Each stakeholder group has interests that must be balanced. When one group consistently loses, it creates risk that can eventually threaten the entire business. The framework forces systematic evaluation of win-win scenarios.

Components

1

List all six stakeholder groups: customers, vendors, employees, investors, regulators, communities

2

Score each group A-F on how well the company serves their interests

3

Identify any group scoring below C as a risk area

4

Look for systemic patterns where one group consistently loses

5

Design strategies to improve failing stakeholder relationships

When to Use

When evaluating companies as an investor, job candidate, or entrepreneur.
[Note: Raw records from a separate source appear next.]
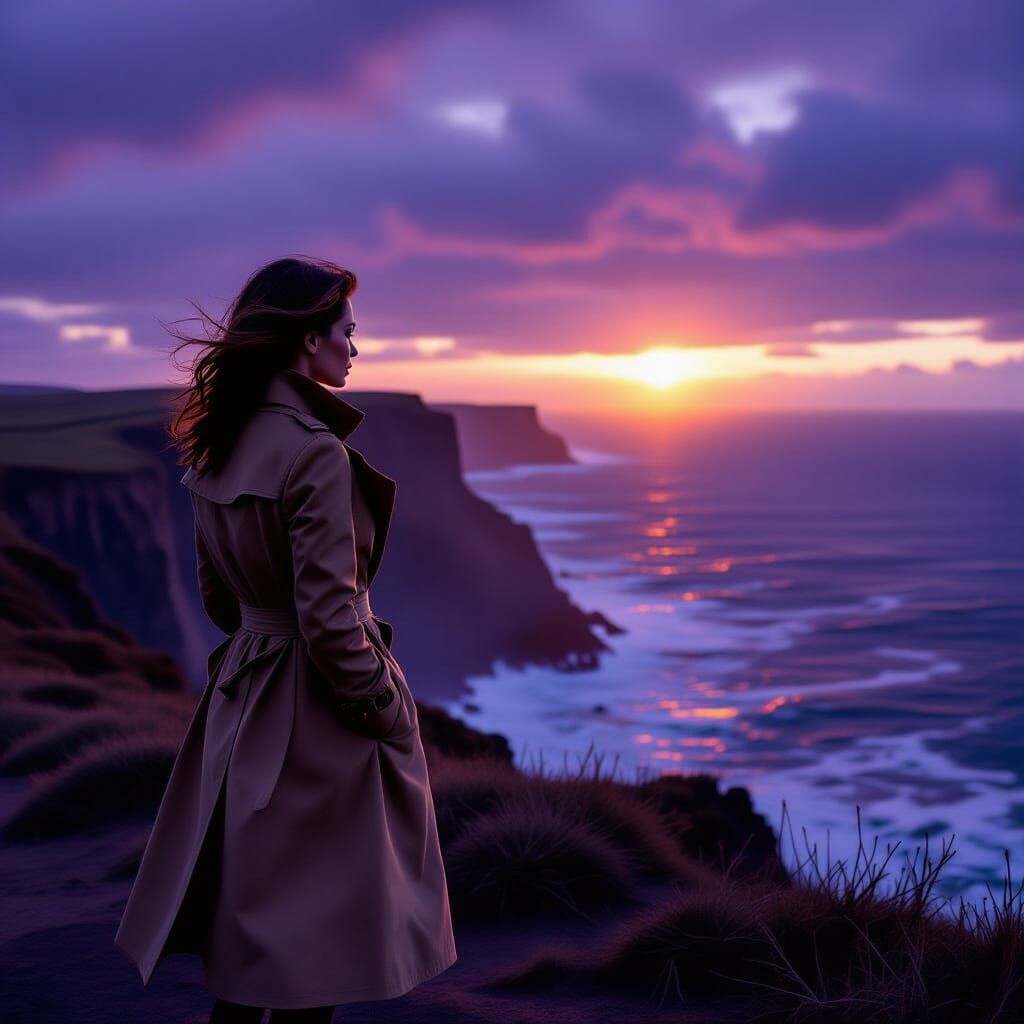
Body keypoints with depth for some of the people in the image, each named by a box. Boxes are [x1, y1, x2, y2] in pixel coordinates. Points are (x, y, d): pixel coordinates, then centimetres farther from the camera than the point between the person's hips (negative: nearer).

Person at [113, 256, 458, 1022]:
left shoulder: (217, 447, 6)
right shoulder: (316, 452, -21)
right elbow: (330, 619, -22)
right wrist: (386, 713, -10)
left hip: (244, 697, 9)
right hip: (319, 714, -9)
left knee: (250, 917, 19)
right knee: (313, 940, 5)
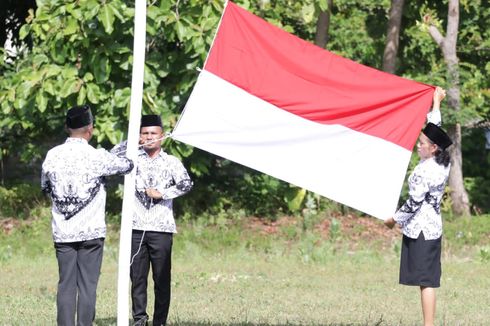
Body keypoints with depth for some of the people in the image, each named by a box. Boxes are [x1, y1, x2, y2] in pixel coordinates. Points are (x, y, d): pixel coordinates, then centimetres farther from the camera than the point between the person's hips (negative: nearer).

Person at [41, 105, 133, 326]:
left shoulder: (52, 156, 1)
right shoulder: (97, 157, -9)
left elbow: (45, 187, 16)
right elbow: (126, 166, 7)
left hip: (62, 232, 3)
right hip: (91, 232, -3)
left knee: (66, 285, 5)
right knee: (88, 285, 0)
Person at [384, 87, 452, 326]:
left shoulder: (425, 171, -18)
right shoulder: (442, 163, 7)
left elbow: (414, 202, -16)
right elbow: (434, 131, 22)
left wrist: (394, 219, -3)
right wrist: (437, 103, 31)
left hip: (420, 229, -9)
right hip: (433, 227, 9)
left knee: (426, 280, -10)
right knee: (428, 279, 7)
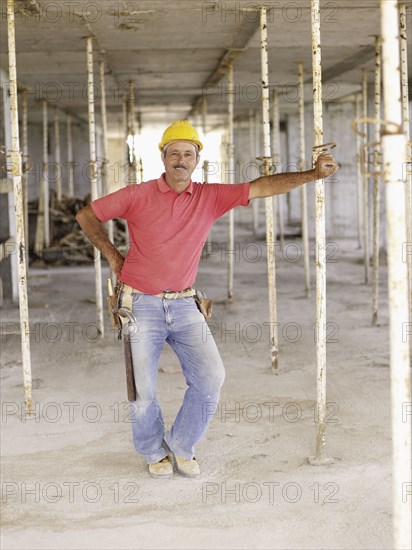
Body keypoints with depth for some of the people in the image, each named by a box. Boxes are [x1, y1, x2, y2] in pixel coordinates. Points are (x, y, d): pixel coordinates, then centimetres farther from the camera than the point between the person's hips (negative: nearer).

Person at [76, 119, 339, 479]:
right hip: (142, 305, -2)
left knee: (211, 376, -8)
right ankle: (155, 452, 28)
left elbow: (262, 187, -6)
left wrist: (313, 174, -14)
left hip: (184, 305, 2)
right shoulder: (138, 196, -4)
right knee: (142, 389, 1)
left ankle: (182, 447, 15)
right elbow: (87, 216, 6)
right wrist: (112, 255, 4)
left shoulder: (210, 197, 2)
When diagnosing business problems or planning strategic decisions.

When Not to Use

For very early stage startups where some stakeholder relationships don't yet exist. In crisis situations where short-term survival requires temporarily disadvantaging some groups.

Anti-Patterns to Avoid

Optimizing for one stakeholder group at the expense of others long-termIgnoring regulatory or community concerns until they become crisesAssuming all stakeholder needs can be met equally in all situations

Example

Evaluating Airbnb: guests love it (A), homeowners profit (A), investors did well (A), employees seem happy (A), but regulators have mixed feelings (C) and communities often protest parties (D). The D in communities represents long-term risk requiring strategic attention.